# Start of LISTING

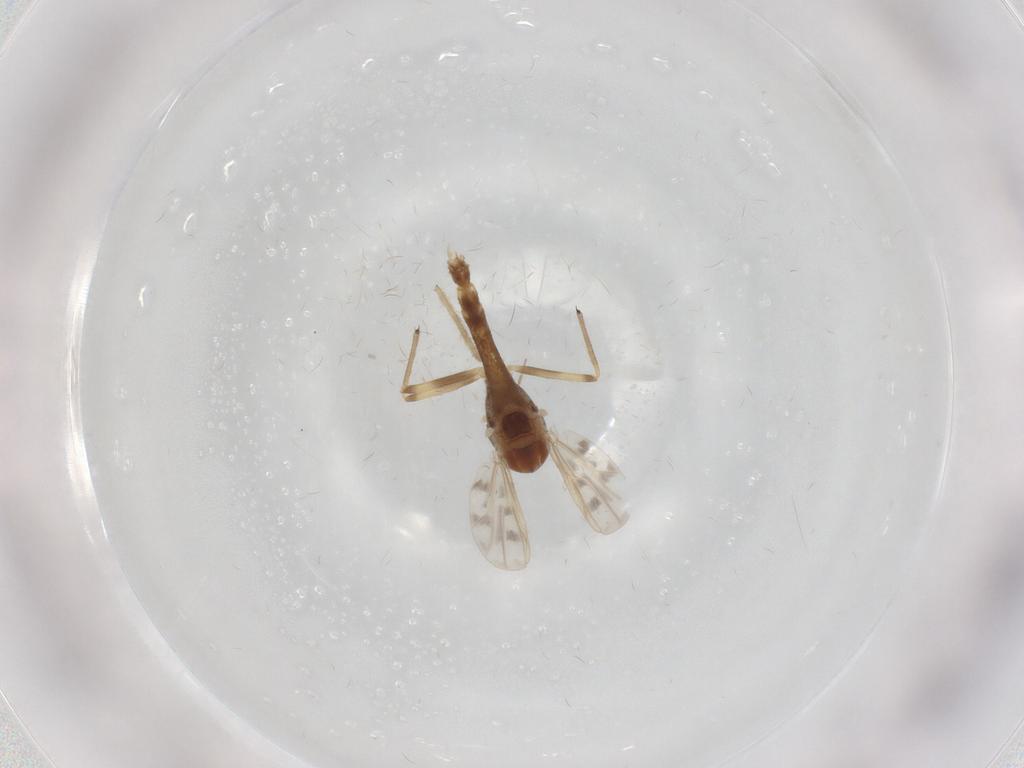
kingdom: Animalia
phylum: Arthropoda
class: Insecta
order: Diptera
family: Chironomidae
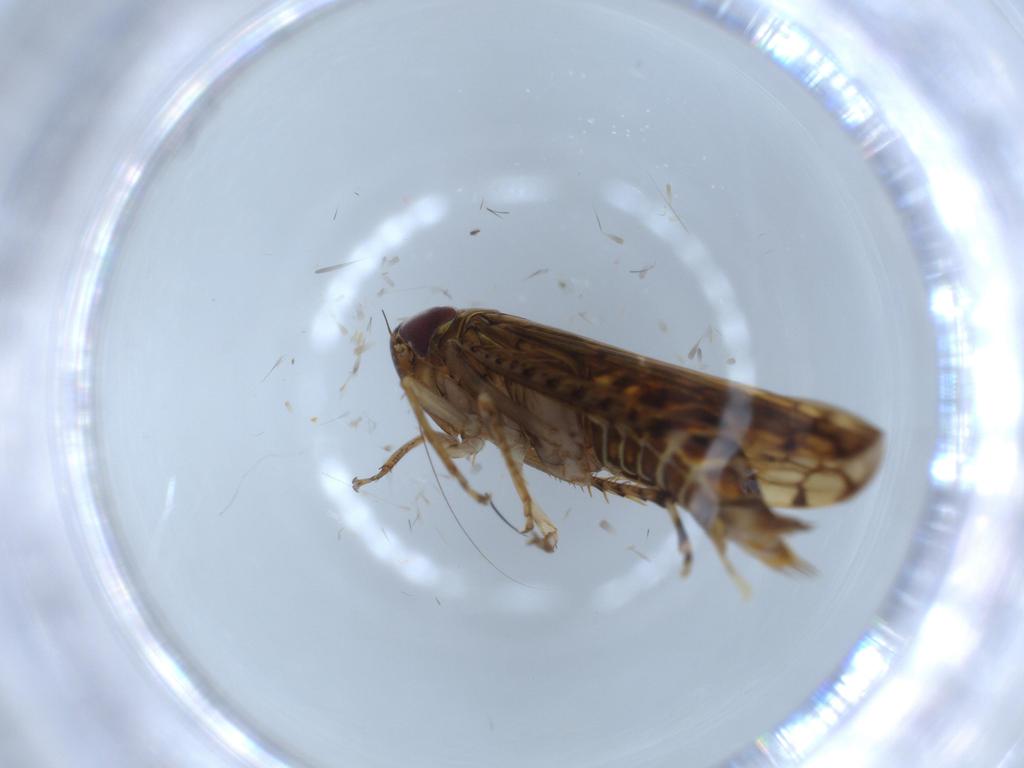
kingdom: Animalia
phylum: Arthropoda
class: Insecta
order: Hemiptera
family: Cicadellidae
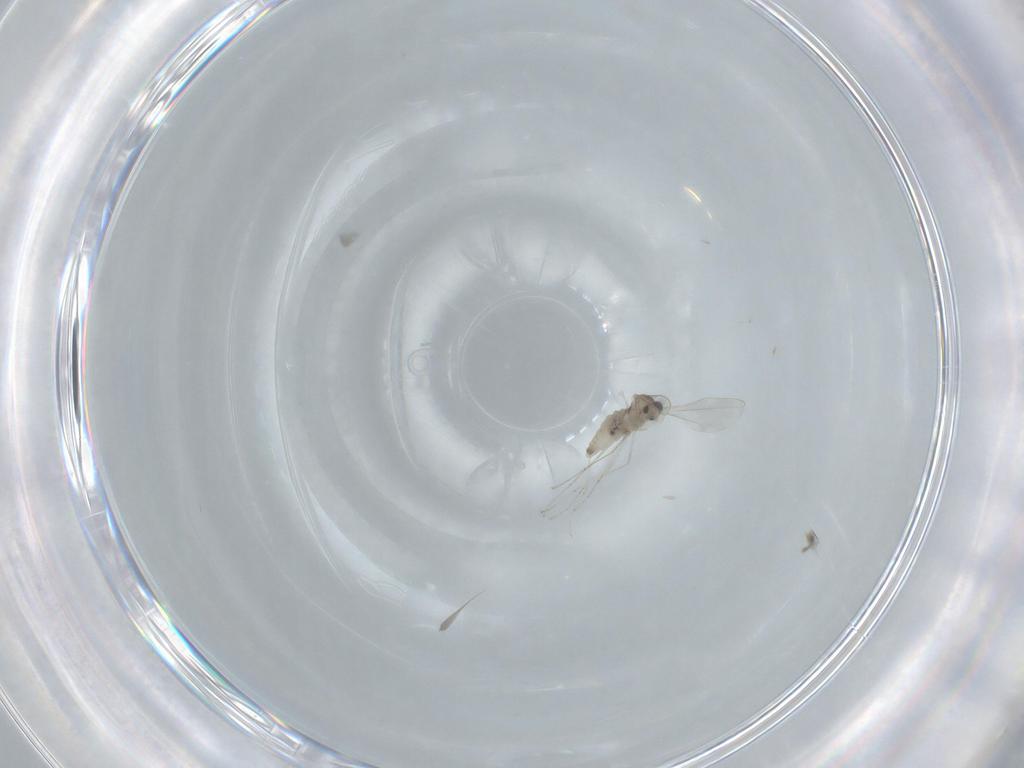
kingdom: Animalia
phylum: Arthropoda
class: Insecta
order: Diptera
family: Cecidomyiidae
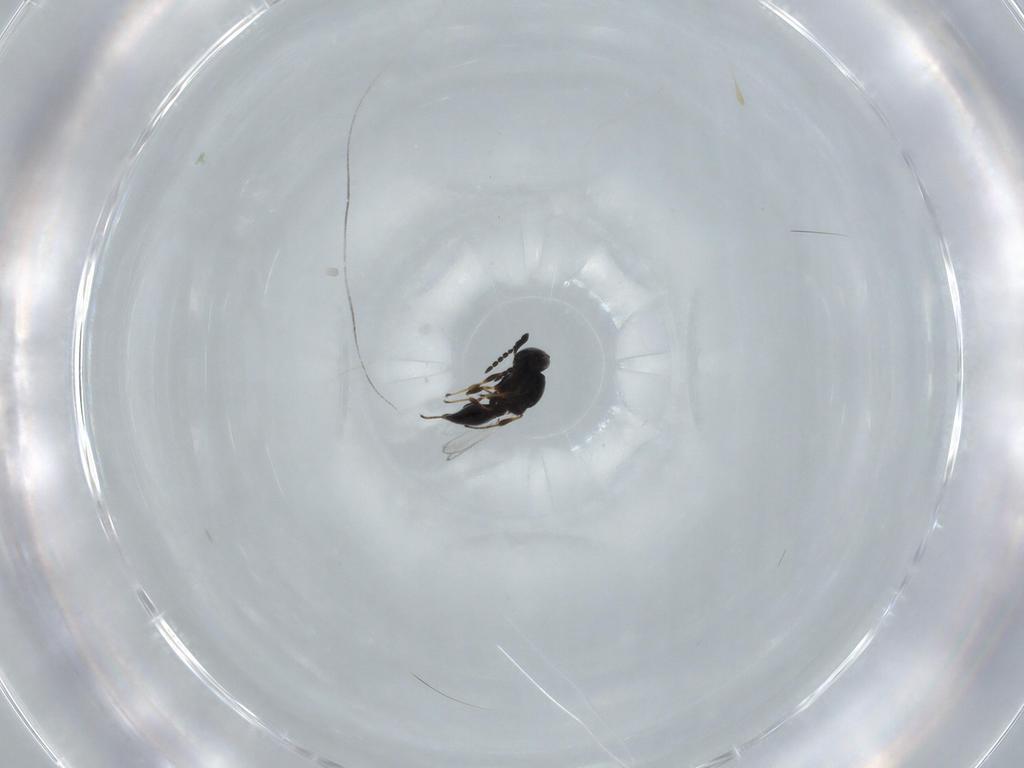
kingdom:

# End of LISTING
# Start of LISTING

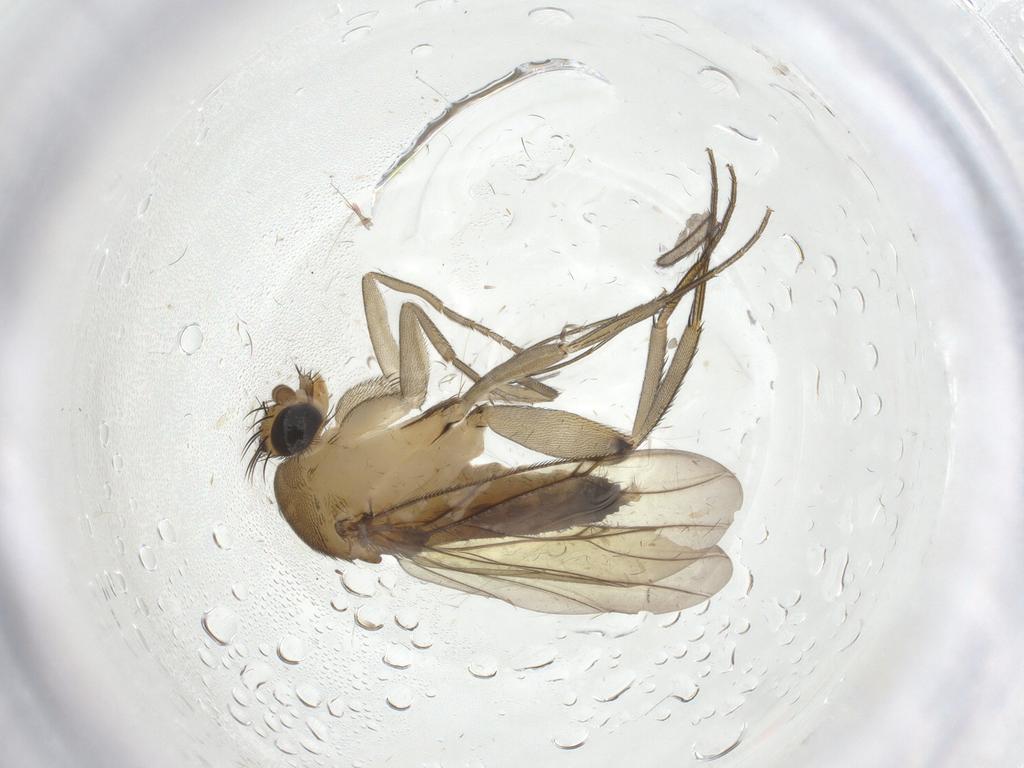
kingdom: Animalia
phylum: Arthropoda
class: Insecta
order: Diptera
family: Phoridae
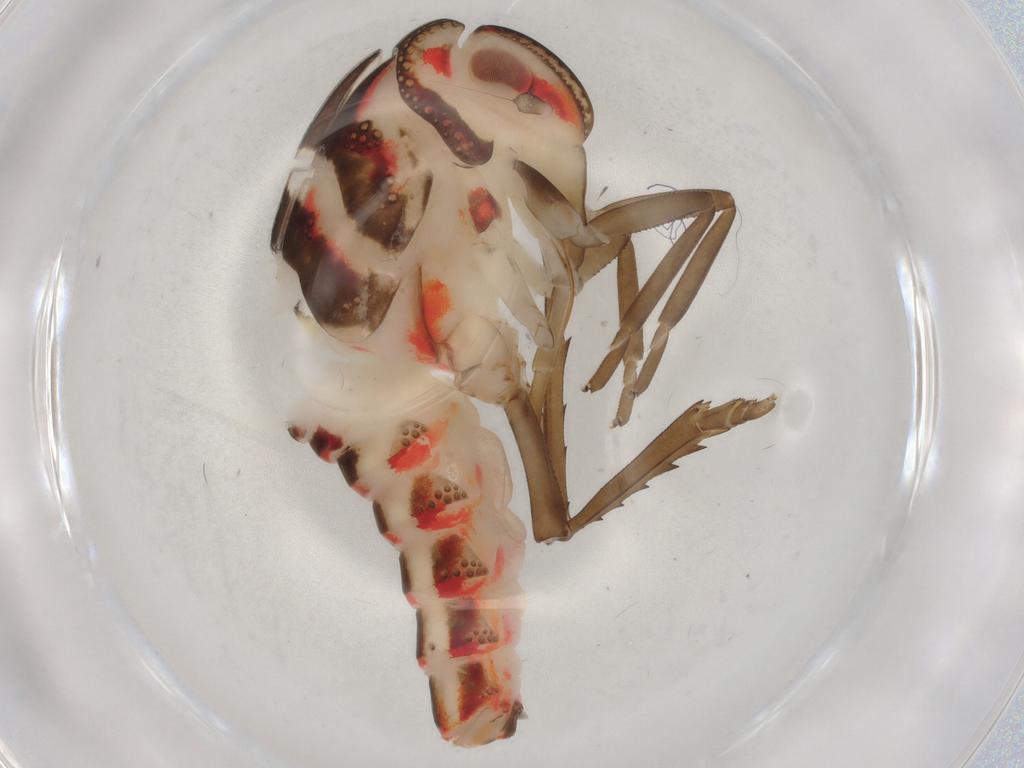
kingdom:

# End of LISTING
# Start of LISTING

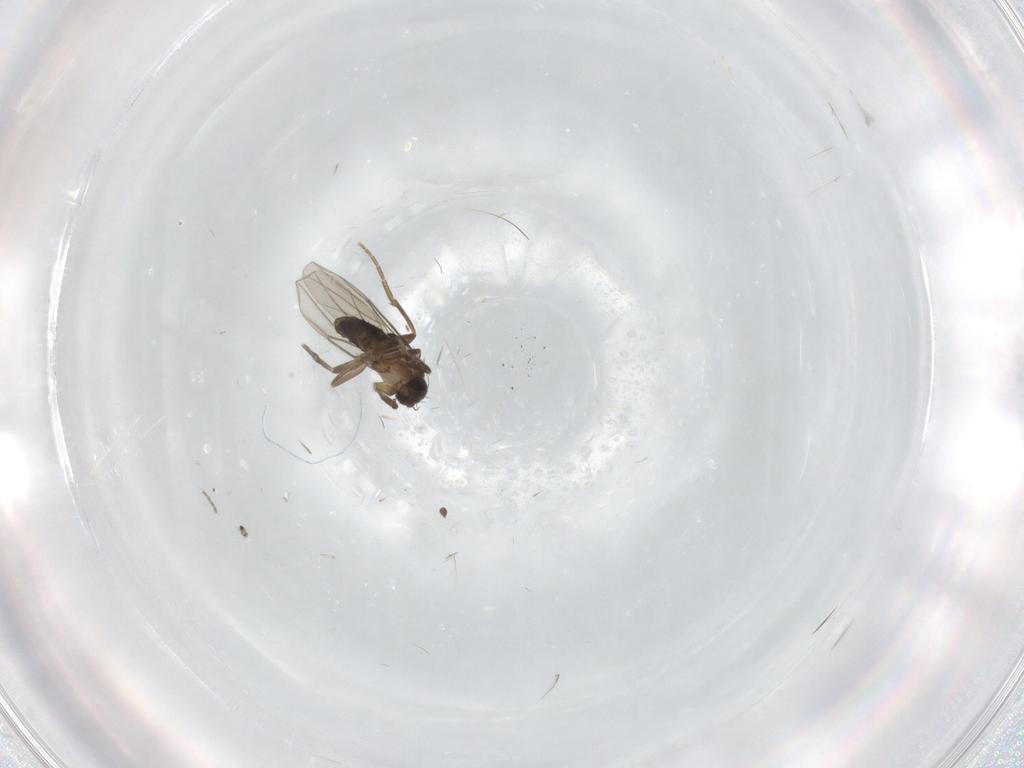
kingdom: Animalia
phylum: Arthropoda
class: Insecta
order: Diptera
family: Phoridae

# End of LISTING

▸ WRITTEN EXERCISE
Please set out the data lines from the one containing "order: Hemiptera" through the one containing "family: Cecidomyiidae", both included, as a numbered list with no blank lines. Omit the pictures.

▸ OUTPUT OF THE TASK
1. order: Hemiptera
2. family: Cicadellidae
3. kingdom: Animalia
4. phylum: Arthropoda
5. class: Insecta
6. order: Diptera
7. family: Cecidomyiidae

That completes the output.